Reading text START

The config file is optional — a small set of built-in defaults is used (see internal/config/config.go). To override, create:

  • Global: ~/.nncode/config.json — overlays the built-in defaults
  • Project-local: ./.nncode/config.json — overlays the global file

Overlay semantics: a non-empty default_model replaces the one below it, model entries are merged per key, and non-zero tool limits override the defaults. Partial configs work — {"default_model": "llama3"} is enough to switch to the built-in llama3 entry. Invalid configs fail fast at startup.

Picking a model

Resolution order, highest wins:

  1. -model <name> flag
  2. default_model from project-local config
  3. default_model from global config
  4. Built-in default (gpt-4o)

The named model must have an entry in the models map (a local-server entry needs a base_url). Unknown model names exit with an error instead of silently falling back to a different model.

{
  "default_model": "gpt-4o",
  "models": {
    "gpt-4o": { "api_type": "openai-completions", "provider": "openai" },
    "gpt-4o-mini": { "api_type": "openai-completions", "provider": "openai" },
    "o3": { "api_type": "openai-completions", "provider": "openai" },
    "llama3": { "api_type": "openai-completions", "provider": "ollama", "base_url": "http://127.0.0.1:8033/v1", "context_window": 128000 }
  },
  "tools": {
    "disabled": [],
    "workspace_root": "",
    "max_read_bytes": 50000,
    "max_write_bytes": 1000000,
    "max_bash_output_bytes": 10000,
    "bash_timeout_seconds": 120
  }
}

The config map key is the name you pass to -model. If the server uses a different model identifier, set "id":

{
  "default_model": "local",
  "models": {
    "local": {
      "id": "<served-model-id>",
      "api_type": "openai-completions",
      "provider": "llamacpp",
      "base_url": "http://127.0.0.1:8033/v1",
      "max_tokens": 4096,
      "context_window": 128000,
      "context_probe": "auto"

Reading text END
Given entries START

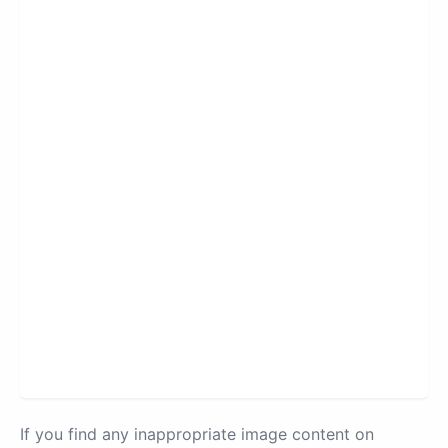
If you find any inappropriate image content on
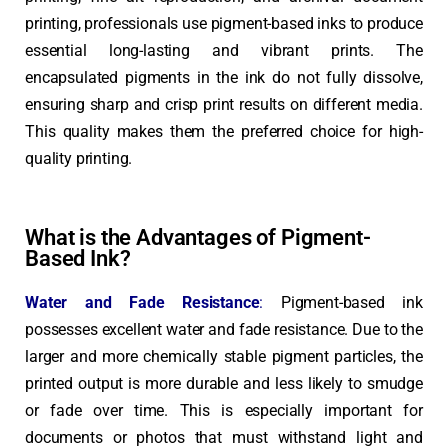
printing, professionals use pigment-based inks to produce
essential long-lasting and vibrant prints. The
encapsulated pigments in the ink do not fully dissolve,
ensuring sharp and crisp print results on different media.
This quality makes them the preferred choice for high-
quality printing.
What is the Advantages of Pigment-
Based Ink?
Water and Fade Resistance
:
Pigment-based ink
possesses excellent water and fade resistance. Due to the
larger and more chemically stable pigment particles, the
printed output is more durable and less likely to smudge
or fade over time. This is especially important for
documents or photos that must withstand light and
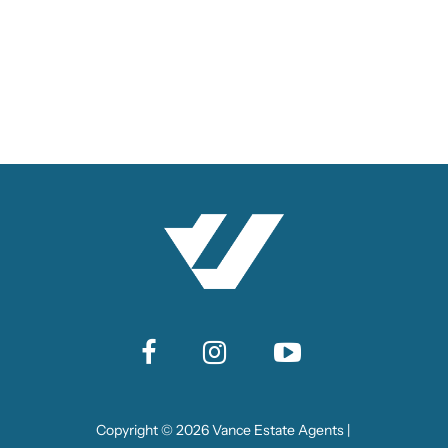
Copyright ©
2026
Vance Estate Agents |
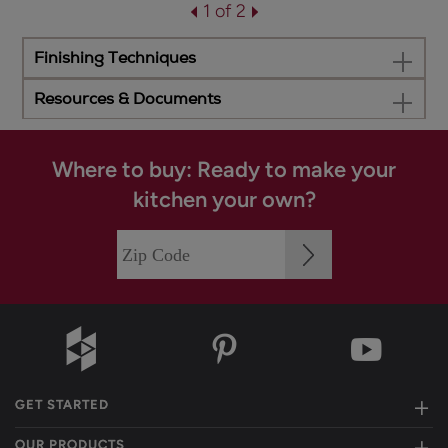
1 of 2
Finishing Techniques
Resources & Documents
Where to buy: Ready to make your
kitchen your own?
GET STARTED
OUR PRODUCTS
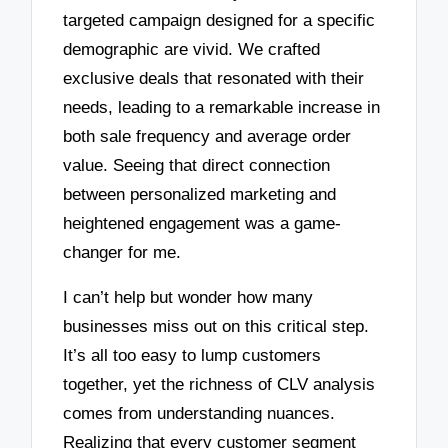
targeted campaign designed for a specific
demographic are vivid. We crafted
exclusive deals that resonated with their
needs, leading to a remarkable increase in
both sale frequency and average order
value. Seeing that direct connection
between personalized marketing and
heightened engagement was a game-
changer for me.
I can’t help but wonder how many
businesses miss out on this critical step.
It’s all too easy to lump customers
together, yet the richness of CLV analysis
comes from understanding nuances.
Realizing that every customer segment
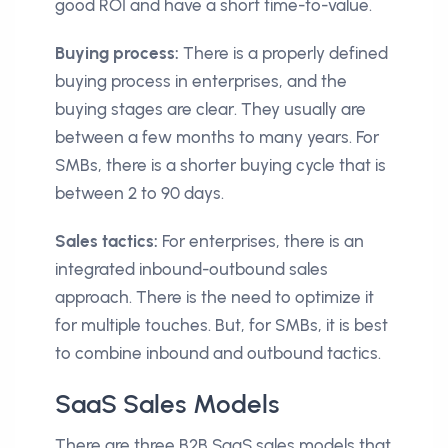
good ROI and have a short time-to-value.
Buying process:
There is a properly defined
buying process in enterprises, and the
buying stages are clear. They usually are
between a few months to many years. For
SMBs, there is a shorter buying cycle that is
between 2 to 90 days.
Sales tactics:
For enterprises, there is an
integrated inbound-outbound sales
approach. There is the need to optimize it
for multiple touches. But, for SMBs, it is best
to combine inbound and outbound tactics.
SaaS Sales Models
There are three B2B SaaS sales models that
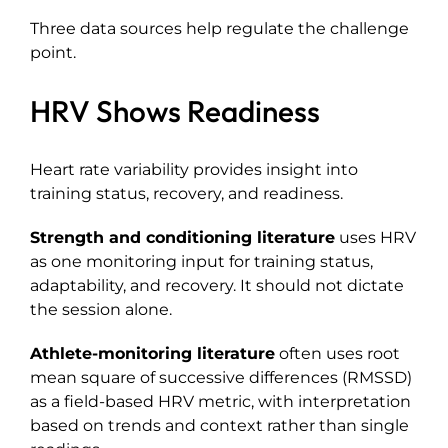
Three data sources help regulate the challenge
point.
HRV Shows Readiness
Heart rate variability provides insight into
training status, recovery, and readiness.
Strength and conditioning literature
uses HRV
as one monitoring input for training status,
adaptability, and recovery. It should not dictate
the session alone.
Athlete-monitoring literature
often uses root
mean square of successive differences (RMSSD)
as a field-based HRV metric, with interpretation
based on trends and context rather than single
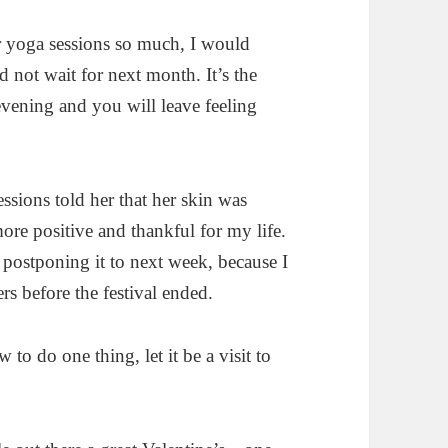
r yoga sessions so much, I would
 not wait for next month. It’s the
evening and you will leave feeling
essions told her that her skin was
re positive and thankful for my life.
f postponing it to next week, because I
rs before the festival ended.
to do one thing, let it be a visit to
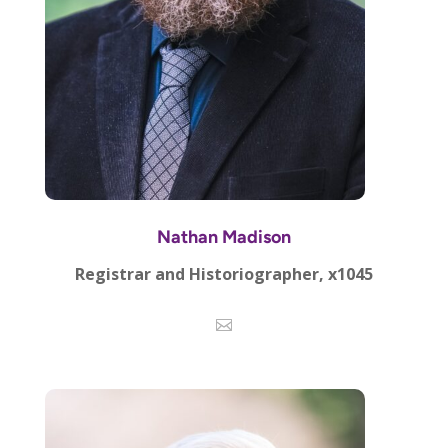
Nathan Madison
Registrar and Historiographer, x1045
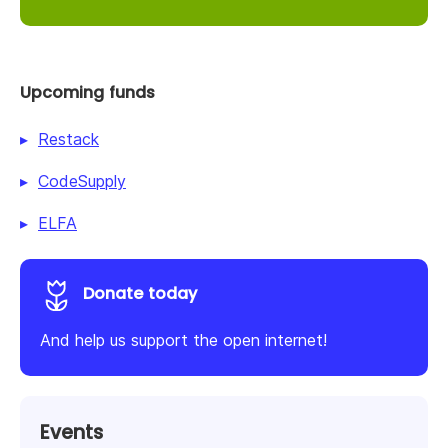
Upcoming funds
Restack
CodeSupply
ELFA
Donate today
And help us support the open internet!
Events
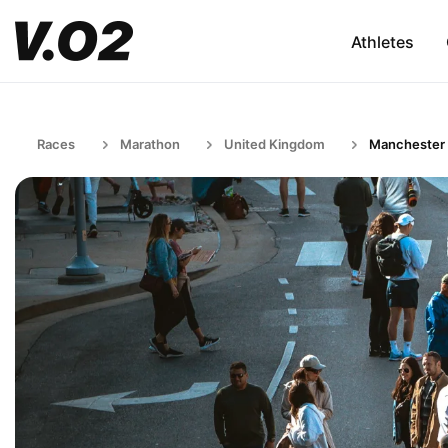
Athletes
Races
Marathon
United Kingdom
Manchester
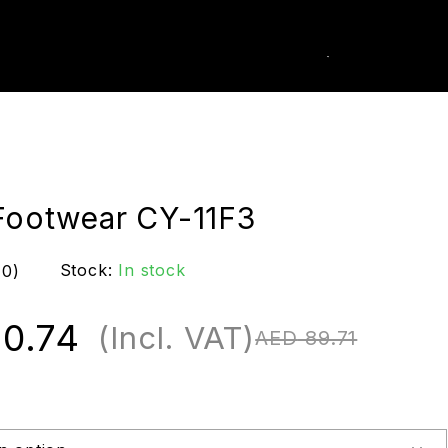
0
k Order
Footwear CY-11F3
Stock:
In stock
(0)
0.74
(Incl. VAT)
AED
89.71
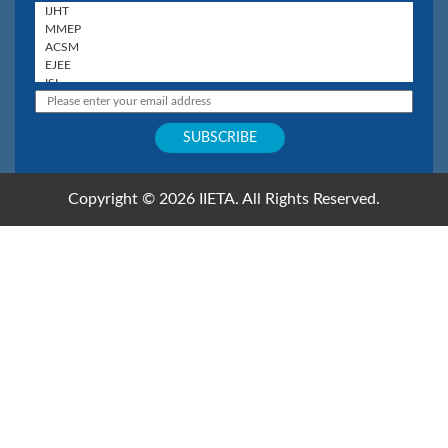
Copyright © 2026 IIETA. All Rights Reserved.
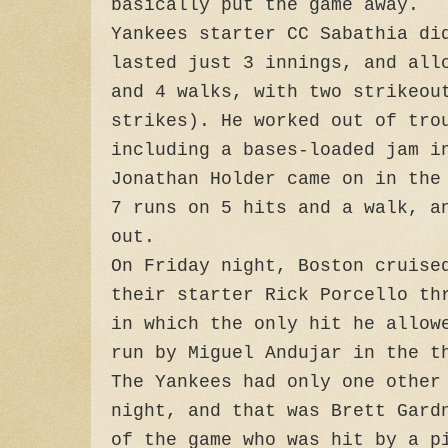
basically put the game away.
Yankees starter CC Sabathia di
lasted just 3 innings, and all
and 4 walks, with two strikeou
strikes). He worked out of tro
including a bases-loaded jam i
Jonathan Holder came on in the
7 runs on 5 hits and a walk, a
out.
On Friday night, Boston cruise
their starter Rick Porcello th
in which the only hit he allow
run by Miguel Andujar in the t
The Yankees had only one other
night, and that was Brett Gard
of the game who was hit by a p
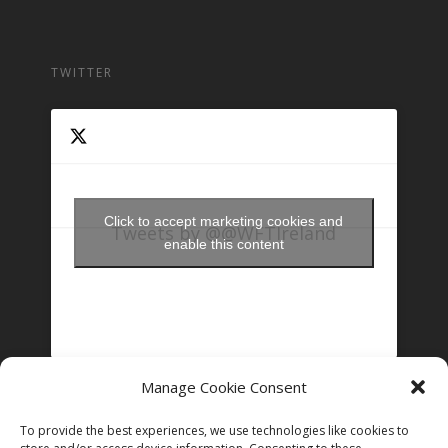
TWITTER
Click to accept marketing cookies and
Tweets by @@WFTIreland
enable this content
Manage Cookie Consent
FOLLOW US ON INSTAGRAM
To provide the best experiences, we use technologies like cookies to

Given entries END

= Task =
Answer these questions from the configuration text:
(a) What is the path of the global config file?
(b) Which model is the built-in default?
(c) What key should be set when the server uses a different model identifier than the config map key?

= Your response =
(a) ~/.nncode/config.json
(b) gpt-4o
(c) "id"